Exercise brief — All lines of the data shown below should be output exactly as they stand.

Task data Block Start

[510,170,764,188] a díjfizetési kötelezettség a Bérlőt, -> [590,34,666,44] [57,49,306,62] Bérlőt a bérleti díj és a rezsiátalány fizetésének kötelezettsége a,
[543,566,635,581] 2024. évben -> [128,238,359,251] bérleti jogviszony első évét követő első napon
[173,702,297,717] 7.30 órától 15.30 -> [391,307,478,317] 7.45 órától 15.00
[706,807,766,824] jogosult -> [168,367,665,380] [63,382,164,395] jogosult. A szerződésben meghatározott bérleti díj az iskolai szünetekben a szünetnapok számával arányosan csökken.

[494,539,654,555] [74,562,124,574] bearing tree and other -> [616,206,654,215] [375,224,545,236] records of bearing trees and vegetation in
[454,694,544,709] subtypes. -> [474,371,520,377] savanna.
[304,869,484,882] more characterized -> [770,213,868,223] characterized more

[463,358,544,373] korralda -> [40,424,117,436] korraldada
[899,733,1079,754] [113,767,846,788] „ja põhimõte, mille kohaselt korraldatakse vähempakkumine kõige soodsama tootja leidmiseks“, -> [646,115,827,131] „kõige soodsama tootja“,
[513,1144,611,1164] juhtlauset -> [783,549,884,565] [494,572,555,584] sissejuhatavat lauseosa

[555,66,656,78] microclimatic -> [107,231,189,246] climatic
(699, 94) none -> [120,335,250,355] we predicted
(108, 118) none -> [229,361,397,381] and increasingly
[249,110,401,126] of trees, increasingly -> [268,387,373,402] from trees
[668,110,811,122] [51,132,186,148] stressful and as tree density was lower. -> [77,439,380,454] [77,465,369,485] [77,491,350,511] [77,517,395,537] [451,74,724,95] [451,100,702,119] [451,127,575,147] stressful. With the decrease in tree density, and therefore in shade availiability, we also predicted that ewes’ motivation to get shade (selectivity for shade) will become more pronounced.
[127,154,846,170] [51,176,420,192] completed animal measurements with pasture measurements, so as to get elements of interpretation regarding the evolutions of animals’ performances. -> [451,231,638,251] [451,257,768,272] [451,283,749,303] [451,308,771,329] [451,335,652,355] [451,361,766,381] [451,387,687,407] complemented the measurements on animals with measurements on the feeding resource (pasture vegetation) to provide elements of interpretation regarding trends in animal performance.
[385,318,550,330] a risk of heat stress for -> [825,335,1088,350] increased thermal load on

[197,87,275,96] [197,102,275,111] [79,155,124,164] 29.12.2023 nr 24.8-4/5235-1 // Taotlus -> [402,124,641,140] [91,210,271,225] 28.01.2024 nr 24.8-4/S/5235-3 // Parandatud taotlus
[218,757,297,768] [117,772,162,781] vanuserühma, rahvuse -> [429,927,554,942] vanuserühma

Task data Block End

Result of the task —
[510,170,764,188] a díjfizetési kötelezettség a Bérlőt, -> [590,34,666,44] [57,49,306,62] Bérlőt a bérleti díj és a rezsiátalány fizetésének kötelezettsége a,
[543,566,635,581] 2024. évben -> [128,238,359,251] bérleti jogviszony első évét követő első napon
[173,702,297,717] 7.30 órától 15.30 -> [391,307,478,317] 7.45 órától 15.00
[706,807,766,824] jogosult -> [168,367,665,380] [63,382,164,395] jogosult. A szerződésben meghatározott bérleti díj az iskolai szünetekben a szünetnapok számával arányosan csökken.

[494,539,654,555] [74,562,124,574] bearing tree and other -> [616,206,654,215] [375,224,545,236] records of bearing trees and vegetation in
[454,694,544,709] subtypes. -> [474,371,520,377] savanna.
[304,869,484,882] more characterized -> [770,213,868,223] characterized more

[463,358,544,373] korralda -> [40,424,117,436] korraldada
[899,733,1079,754] [113,767,846,788] „ja põhimõte, mille kohaselt korraldatakse vähempakkumine kõige soodsama tootja leidmiseks“, -> [646,115,827,131] „kõige soodsama tootja“,
[513,1144,611,1164] juhtlauset -> [783,549,884,565] [494,572,555,584] sissejuhatavat lauseosa

[555,66,656,78] microclimatic -> [107,231,189,246] climatic
(699, 94) none -> [120,335,250,355] we predicted
(108, 118) none -> [229,361,397,381] and increasingly
[249,110,401,126] of trees, increasingly -> [268,387,373,402] from trees
[668,110,811,122] [51,132,186,148] stressful and as tree density was lower. -> [77,439,380,454] [77,465,369,485] [77,491,350,511] [77,517,395,537] [451,74,724,95] [451,100,702,119] [451,127,575,147] stressful. With the decrease in tree density, and therefore in shade availiability, we also predicted that ewes’ motivation to get shade (selectivity for shade) will become more pronounced.
[127,154,846,170] [51,176,420,192] completed animal measurements with pasture measurements, so as to get elements of interpretation regarding the evolutions of animals’ performances. -> [451,231,638,251] [451,257,768,272] [451,283,749,303] [451,308,771,329] [451,335,652,355] [451,361,766,381] [451,387,687,407] complemented the measurements on animals with measurements on the feeding resource (pasture vegetation) to provide elements of interpretation regarding trends in animal performance.
[385,318,550,330] a risk of heat stress for -> [825,335,1088,350] increased thermal load on

[197,87,275,96] [197,102,275,111] [79,155,124,164] 29.12.2023 nr 24.8-4/5235-1 // Taotlus -> [402,124,641,140] [91,210,271,225] 28.01.2024 nr 24.8-4/S/5235-3 // Parandatud taotlus
[218,757,297,768] [117,772,162,781] vanuserühma, rahvuse -> [429,927,554,942] vanuserühma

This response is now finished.